Les réfugiés sont donc détenus indéfiniment dans ces camps à la demande de l'UE, sans jamais être inculpés, ni avoir accès à une représentation légale ou pouvoir demander l'asile.

Mais même ceux qui ont la chance d'obtenir le statut de réfugié doivent faire face à d'autres obstacles. Le ministre de l'Immigration, Notis Mitarkis, a déclaré son intention de supprimer toutes les prestations versées aux demandeurs d'asile et de les laisser sans aucune subsistance. Mitarkis a déclaré à Sky: «Notre objectif est de garantir que ceux qui ont droit à l'asile l'obtiennent dans les deux ou trois mois, puis de couper toutes les prestations sociales et l'hébergement, car ces mesures agissent comme un appel d’air et ces gens les exploitent.»

La répression policière contre les réfugiés s'accompagne d'attaques contre les organisations d'aide aux réfugiés. Le gouvernement grec a adopté une mesure en février pour réglementer les organisations humanitaires, que les politiciens grecs décrivent comme des «parasites criminels.»
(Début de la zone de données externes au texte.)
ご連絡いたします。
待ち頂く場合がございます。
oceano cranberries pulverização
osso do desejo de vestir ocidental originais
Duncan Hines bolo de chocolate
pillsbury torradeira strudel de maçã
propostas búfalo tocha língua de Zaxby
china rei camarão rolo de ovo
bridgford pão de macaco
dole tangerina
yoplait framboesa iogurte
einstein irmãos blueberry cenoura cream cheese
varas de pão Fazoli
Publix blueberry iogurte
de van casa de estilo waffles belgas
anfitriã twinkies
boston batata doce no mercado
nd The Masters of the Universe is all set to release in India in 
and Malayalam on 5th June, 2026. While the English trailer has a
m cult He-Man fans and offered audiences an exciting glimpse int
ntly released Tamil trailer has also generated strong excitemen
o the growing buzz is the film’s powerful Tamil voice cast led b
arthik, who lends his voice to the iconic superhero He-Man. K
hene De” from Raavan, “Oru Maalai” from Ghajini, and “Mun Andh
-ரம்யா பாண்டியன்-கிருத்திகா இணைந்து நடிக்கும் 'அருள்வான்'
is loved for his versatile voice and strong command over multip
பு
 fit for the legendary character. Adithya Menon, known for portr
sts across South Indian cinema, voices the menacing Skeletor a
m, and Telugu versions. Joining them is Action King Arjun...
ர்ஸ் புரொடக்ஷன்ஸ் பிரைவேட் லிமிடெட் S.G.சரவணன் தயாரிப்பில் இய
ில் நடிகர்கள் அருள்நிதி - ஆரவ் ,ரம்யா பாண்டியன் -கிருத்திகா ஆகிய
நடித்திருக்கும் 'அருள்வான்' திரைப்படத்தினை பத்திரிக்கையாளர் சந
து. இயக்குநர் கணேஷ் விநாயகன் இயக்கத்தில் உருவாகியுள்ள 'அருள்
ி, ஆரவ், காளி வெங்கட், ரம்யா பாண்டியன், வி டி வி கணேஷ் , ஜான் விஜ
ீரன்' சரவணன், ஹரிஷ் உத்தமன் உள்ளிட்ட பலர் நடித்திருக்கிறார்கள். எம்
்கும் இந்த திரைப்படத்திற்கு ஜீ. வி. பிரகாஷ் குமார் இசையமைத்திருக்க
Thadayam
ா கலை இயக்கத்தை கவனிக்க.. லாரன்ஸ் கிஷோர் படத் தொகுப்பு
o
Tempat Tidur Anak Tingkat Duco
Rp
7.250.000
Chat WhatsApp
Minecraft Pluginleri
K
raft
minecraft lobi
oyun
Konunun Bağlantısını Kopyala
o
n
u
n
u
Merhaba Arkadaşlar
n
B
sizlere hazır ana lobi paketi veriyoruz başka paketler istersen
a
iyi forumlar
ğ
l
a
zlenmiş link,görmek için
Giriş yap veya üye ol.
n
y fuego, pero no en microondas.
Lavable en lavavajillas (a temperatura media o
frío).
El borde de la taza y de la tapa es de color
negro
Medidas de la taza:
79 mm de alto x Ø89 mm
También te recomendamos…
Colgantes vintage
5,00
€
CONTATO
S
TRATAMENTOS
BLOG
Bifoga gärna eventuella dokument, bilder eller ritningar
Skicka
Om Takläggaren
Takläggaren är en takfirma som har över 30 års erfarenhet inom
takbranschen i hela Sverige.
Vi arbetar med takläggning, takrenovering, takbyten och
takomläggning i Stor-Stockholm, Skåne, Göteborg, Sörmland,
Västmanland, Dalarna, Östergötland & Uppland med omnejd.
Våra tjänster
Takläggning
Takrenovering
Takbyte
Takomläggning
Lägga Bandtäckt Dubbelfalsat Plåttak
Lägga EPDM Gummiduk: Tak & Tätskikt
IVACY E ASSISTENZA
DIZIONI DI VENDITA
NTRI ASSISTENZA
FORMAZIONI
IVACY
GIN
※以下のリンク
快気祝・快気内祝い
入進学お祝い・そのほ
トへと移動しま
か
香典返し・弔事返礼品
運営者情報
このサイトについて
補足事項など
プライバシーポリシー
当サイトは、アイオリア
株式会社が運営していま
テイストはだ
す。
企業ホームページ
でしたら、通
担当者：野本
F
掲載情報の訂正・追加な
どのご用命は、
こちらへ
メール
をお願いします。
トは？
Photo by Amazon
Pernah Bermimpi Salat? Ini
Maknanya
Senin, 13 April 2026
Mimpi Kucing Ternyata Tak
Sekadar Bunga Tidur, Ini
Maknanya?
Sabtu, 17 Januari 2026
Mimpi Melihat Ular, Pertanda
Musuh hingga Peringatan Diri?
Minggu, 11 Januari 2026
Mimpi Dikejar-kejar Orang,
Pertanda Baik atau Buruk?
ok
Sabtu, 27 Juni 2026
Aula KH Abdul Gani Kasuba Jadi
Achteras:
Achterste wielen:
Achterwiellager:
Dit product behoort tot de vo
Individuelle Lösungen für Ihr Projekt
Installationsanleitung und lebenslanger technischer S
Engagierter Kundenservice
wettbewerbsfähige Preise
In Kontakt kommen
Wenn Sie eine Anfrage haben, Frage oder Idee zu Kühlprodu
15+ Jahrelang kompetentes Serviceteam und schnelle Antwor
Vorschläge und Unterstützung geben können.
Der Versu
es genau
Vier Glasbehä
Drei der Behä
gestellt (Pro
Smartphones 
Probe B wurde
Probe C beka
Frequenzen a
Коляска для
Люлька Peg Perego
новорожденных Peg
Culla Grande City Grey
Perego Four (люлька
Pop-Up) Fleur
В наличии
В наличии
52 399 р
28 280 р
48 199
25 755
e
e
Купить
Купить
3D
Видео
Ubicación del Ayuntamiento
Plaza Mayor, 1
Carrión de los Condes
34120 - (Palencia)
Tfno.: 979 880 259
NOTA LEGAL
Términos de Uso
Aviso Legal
Les attaques contre les réfugiés sont également soutenues par l’opposition grecque de pseudo-gauche. L'ancien Premier ministre de Syriza, Alexis Tsipras, a déclaré lors d'un entretien avec Mega-TV que le gouvernement avait agi correctement en fermant la frontière. Tsipras a également fermé la frontière gréco-turque en 2015-2016, mais en avait moins parlé en public que son successeur de droite.